**EXCERPTED PASSAGE**:
Thoughts ad Aphorisms 13-14

13. They told me, "These things are hallucinations." I inquired what was a hallucination and found that it meant a subjective or a psychical experience which corresponds to no objective or no physical reality. Then I sat and wondered at the miracles of the human reason.
14. Hallucination is the term of Science for those irregular glimpses we still have of truths shut out from us by our preoccupation with matter; coincidence for the curious touches of artistry in the work of that supreme and universal Intelligence which in its conscious being as on a canvas has planned and executed the world.
[Thoughts ad Aphorisms, Sri Aurobindo]


Sri Aurobindo, the Supramental Pioneer, has described that the word “hallucination” as a scientific term refers to some irregular glimpses of truths which are closed and shut out to us, as we are preoccupied with matter. These glimpses of truths are called “hallucinations” by the materialists, the scientists and those who believe that matter is the sole and only reality.

Sri Aurobindo enquired, with His reach in the height and depth of Consciousness, about a hallucination and found that it is subjective and psychic experience about some thing, about some truth, which does not correspond with any objective or any reality which can be sensed by the senses or which can be described as physical.

The meaning of the word “hallucination” in the dictionary is that it is an objectless perception. The meaning of the word as per The Free Dictionary is given below for reference:
1.
a. Perception of visual, auditory, tactile, olfactory, or gustatory experiences without an external stimulus and with a compelling sense of their reality, usually resulting from a mental disorder or as a response to a drug.
b. The objects or events so perceived.

**WHAT NEEDS TO BE DONE**: Write the next part of the commentary on Sri Aurobindo's aphorisms about hallucination, picking up after its final line. The items come from a separate source unrelated to the passage above.

[Bounding box coordinate data]
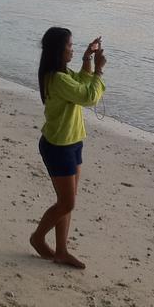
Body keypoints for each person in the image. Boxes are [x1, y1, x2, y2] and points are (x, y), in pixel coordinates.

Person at [30, 28, 106, 269]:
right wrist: (100, 70)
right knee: (68, 202)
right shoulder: (57, 78)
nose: (72, 49)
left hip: (72, 142)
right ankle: (38, 238)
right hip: (58, 146)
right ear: (58, 50)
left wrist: (87, 60)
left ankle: (61, 250)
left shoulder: (62, 74)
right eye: (70, 46)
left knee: (66, 200)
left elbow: (81, 83)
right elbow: (88, 97)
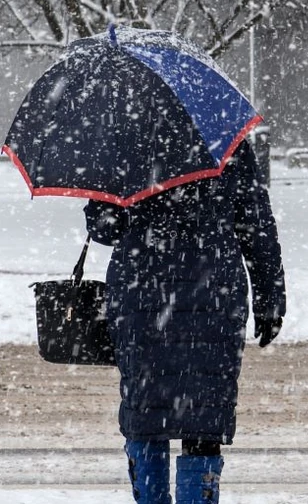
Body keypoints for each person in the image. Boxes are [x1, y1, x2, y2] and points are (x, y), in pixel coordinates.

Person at [83, 138, 286, 504]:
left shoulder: (124, 140)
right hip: (214, 295)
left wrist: (113, 200)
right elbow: (256, 224)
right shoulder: (227, 140)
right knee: (203, 419)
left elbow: (104, 229)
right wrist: (270, 299)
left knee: (147, 417)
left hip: (142, 294)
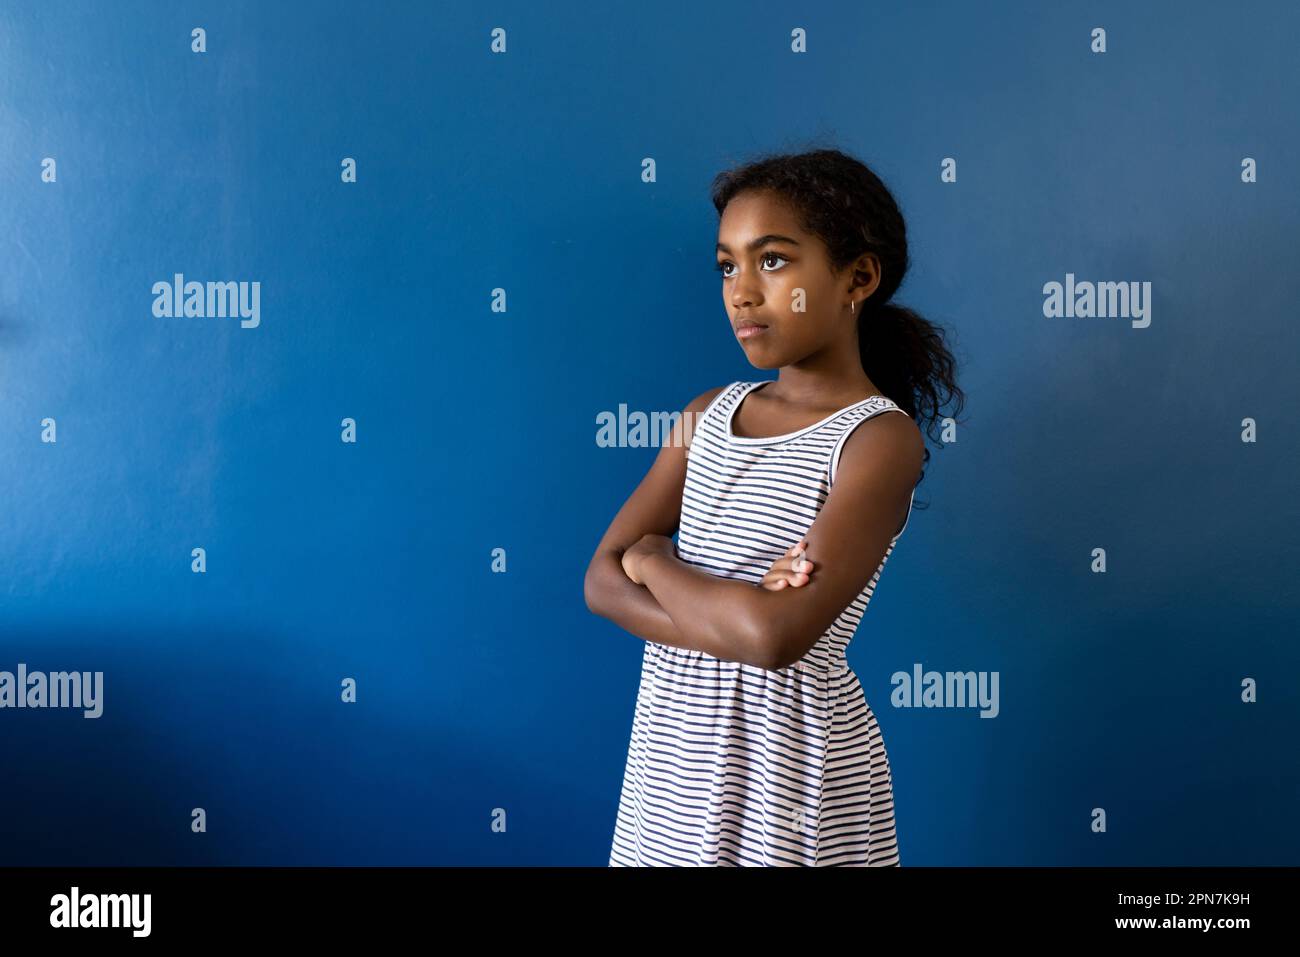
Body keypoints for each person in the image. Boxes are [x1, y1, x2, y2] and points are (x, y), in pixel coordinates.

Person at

**ANSWER TO THIS PROBLEM**:
2. A false or mistaken idea; a delusion.

It is also explained there as the experience of seeming to see something that is not really there.

According to Sri Aurobindo, reason, being bound to he experiences of the senses, shuts itself to the various aspects of truths. Many aspects of Truth are not open to “reason” as we have trained and limited our mental consciousness and perception, our reason, accordingly. But the higher aspects of Truth often cross the borders erected by our mind, limited and narrow, and we have the glimpses of Truth. But they are often termed as hallucinations by those who have the limited view and understanding.

Sri Aurobindo sarcastically remarked that “reason” is miraculous, as turns the experiences of aspects of truths as falsehood, naming them as “hallucinations”.

Similarly, as per dictionary, “coincidence” means something that is unconscious and the result of some chance. But in reality, according to Sri Aurobindo, it is a touch by the Supreme Artist, the Divine, That has designed and created this world, ‘planned and executed’ this world. The Supreme as an Artist gives often a curious touch and His Consciousness is the wonderful canvas of the Painter!